Hemithioketals are usually intermediates in thioketal formation and the formation of hemithioketals is readily reversible, with previous studies having shown that ketone to hemithioketal equilibria can vary by 4 orders of magnitude or more, depending on conditions ^22–23. Here, it is possible that a hemithioketal is stabilized by the surrounding protein architecture. Mutation of Phe 21 to p-fluoroacetyl-phenylalanine or p-acetylphenylalanine afforded T_ms of 60°C and 53°C, respectively, which may reflect the reduced stability of the thiol adducts or additional stabilizing interactions with the additional aryl ring of pBzF (Figure S5). Because hemithioketals may be further reacted with an additional thiol to form a stable thioketal, it may also be possible to trap the F21pBzF metA covalent dimer irreversibly by addition of β-mercaptoethanol (BME).
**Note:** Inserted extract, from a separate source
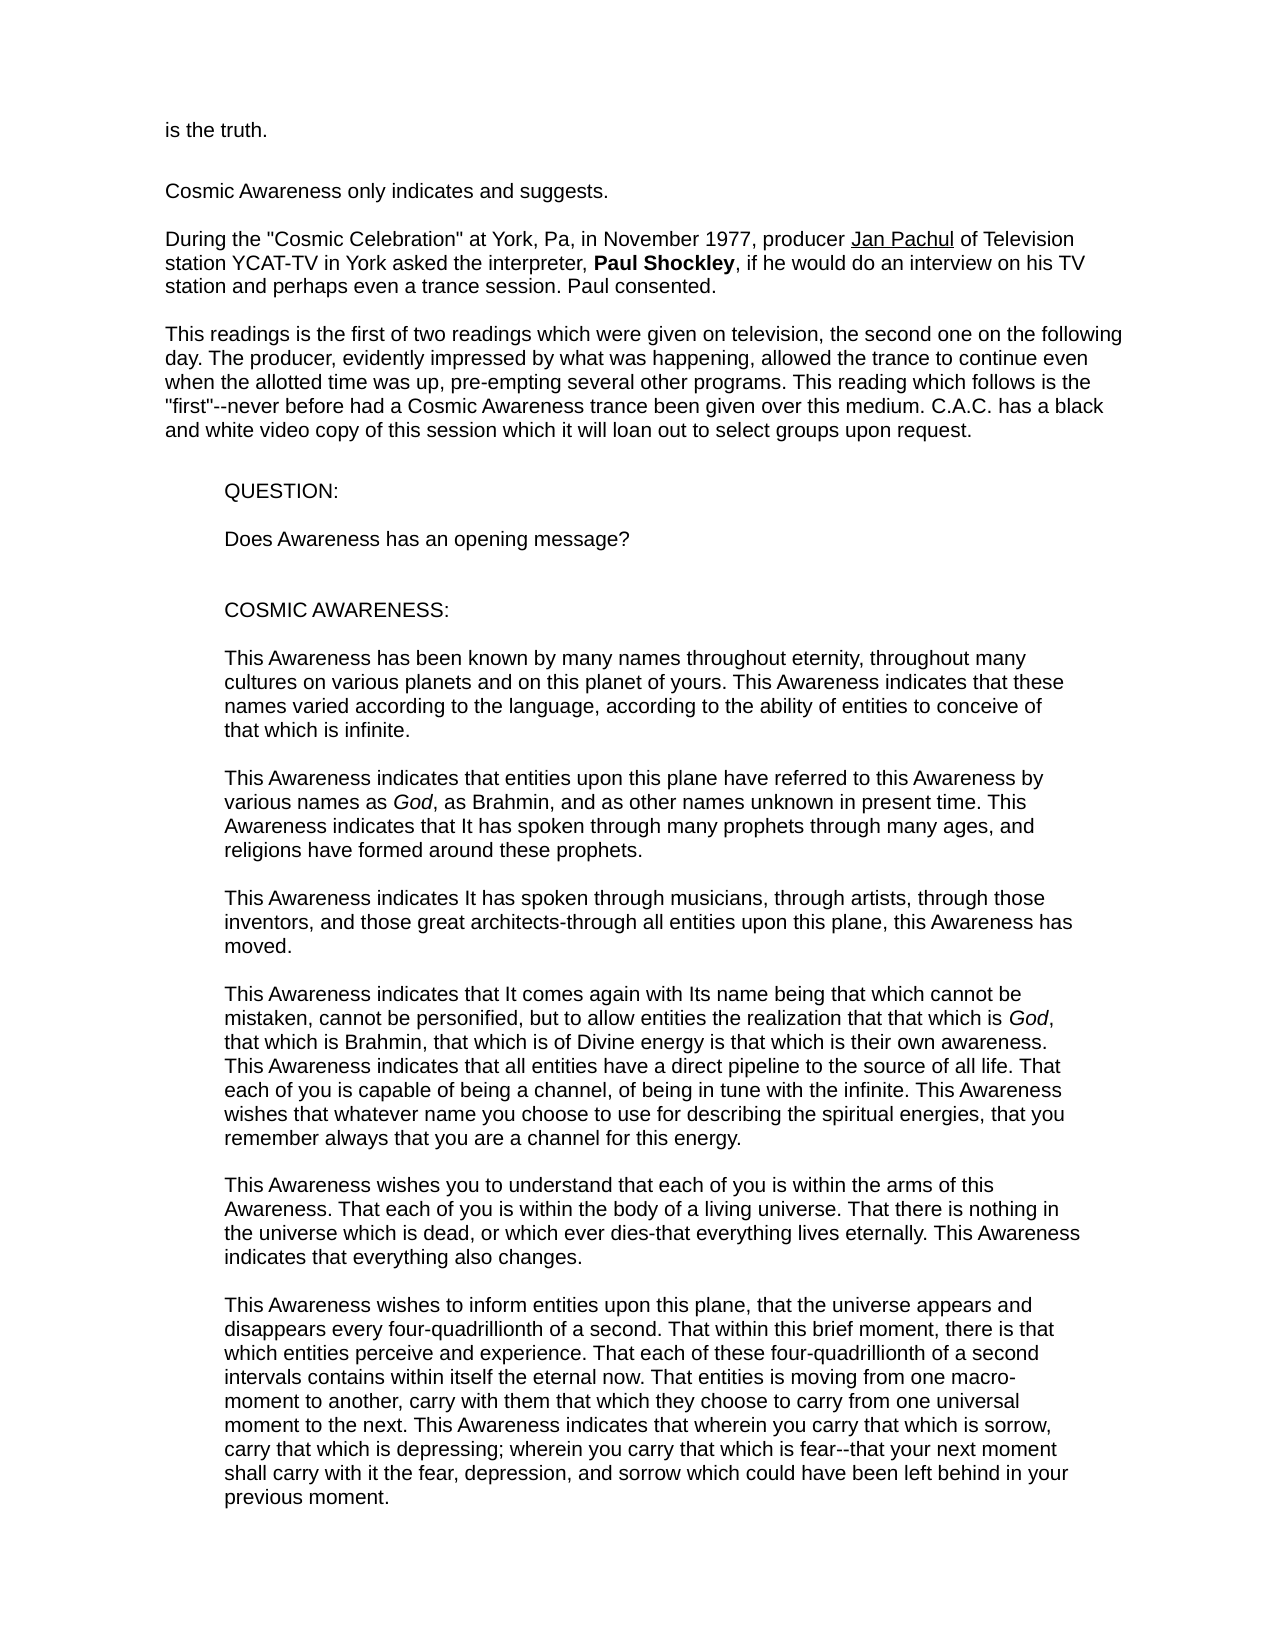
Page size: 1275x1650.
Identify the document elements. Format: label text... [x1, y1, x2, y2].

text Cosmic Awareness only indicates and suggests. During the "Cosmic Celebration" at York, Pa, in November 1977, producer Jan Pachul of Television station YCAT-TV in York asked the interpreter, Paul Shockley, if he would do an interview on his TV station and perhaps even a trance session. Paul consented. This readings is the first of two readings which were given on television, the second one on the following day. The producer, evidently impressed by what was happening, allowed the trance to continue even when the allotted time was up, pre-empting several other programs. This reading which follows is the "first"--never before had a Cosmic Awareness trance been given over this medium. C.A.C. has a black and white video copy of this session which it will loan out to select groups upon request. [165, 154, 1141, 466]
text is the truth. [165, 118, 1141, 142]
text QUESTION: Does Awareness has an opening message? COSMIC AWARENESS: This Awareness has been known by many names throughout eternity, throughout many cultures on various planets and on this planet of yours. This Awareness indicates that these names varied according to the language, according to the ability of entities to conceive of that which is infinite. This Awareness indicates that entities upon this plane have referred to this Awareness by various names as God, as Brahmin, and as other names unknown in present time. This Awareness indicates that It has spoken through many prophets through many ages, and religions have formed around these prophets. This Awareness indicates It has spoken through musicians, through artists, through those inventors, and those great architects-through all entities upon this plane, this Awareness has moved. This Awareness indicates that It comes again with Its name being that which cannot be mistaken, cannot be personified, but to allow entities the realization that that which is God, that which is Brahmin, that which is of Divine energy is that which is their own awareness. This Awareness indicates that all entities have a direct pipeline to the source of all life. That each of you is capable of being a channel, of being in tune with the infinite. This Awareness wishes that whatever name you choose to use for describing the spiritual energies, that you remember always that you are a channel for this energy. This Awareness wishes you to understand that each of you is within the arms of this Awareness. That each of you is within the body of a living universe. That there is nothing in the universe which is dead, or which ever dies-that everything lives eternally. This Awareness indicates that everything also changes. This Awareness wishes to inform entities upon this plane, that the universe appears and disappears every four-quadrillionth of a second. That within this brief moment, there is that which entities perceive and experience. That each of these four-quadrillionth of a second intervals contains within itself the eternal now. That entities is moving from one macro-moment to another, carry with them that which they choose to carry from one universal moment to the next. This Awareness indicates that wherein you carry that which is sorrow, carry that which is depressing; wherein you carry that which is fear--that your next moment shall carry with it the fear, depression, and sorrow which could have been left behind in your previous moment. [224, 478, 1082, 1509]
Indeed, addition of BME trapped a fraction of the mutant in its homodimeric form as evidenced by SDS-PAGE, while Mass spectrometry of the trapped complex confirmed the covalent addition of a single BME (Figure S6).

The putative crosslink between pBzF 21 and Cys 90 was further confirmed using using ¹³C NMR, in which a ¹³C labeled version of pBzF was synthesized and incorporated into metA. Proton-carbon heteronuclear multiple bond correlation (HMBC) NMR on this sample shows three distinct non-carbonyl aromatic crosspeaks that likely correspond to the hemithioketal and hydrated forms of pBzF (Figure 3, S7) in the region of 120–135 ppm on the ¹³C axis while the 195 ppm signal due to the sp² carbonyl group was not observed ²⁴. We further attempted to obtain a crystal structure of metA, but thus far have been unsuccessful in obtaining crystals for the thermostable form of this protein.

While there have been extensive protein engineering efforts to increase melting temperatures, most result in small improvements on the order of 5–10°C ^25–28. Two notable previous examples include a 25°C melting temperature increase in GH11 xylanase – which involved seven mutations that resulted in subtle perturbations to the protein’s overall structure, and a 26°C melting temperature increase in Leishmania triosephosphate isomerase, in which a single glutamate was mutated to glutamine which restored a hydrogen bonding network within the protein that had been naturally lost ^29–30. In our case, a single novel point mutation was selected that was able to increase the melting temperature of metA by over 20°C by stabilizing the protein’s native dimer configuration. In doing so, we underscore how an expanded chemical space gives natural systems unique avenues for evolving enhanced properties.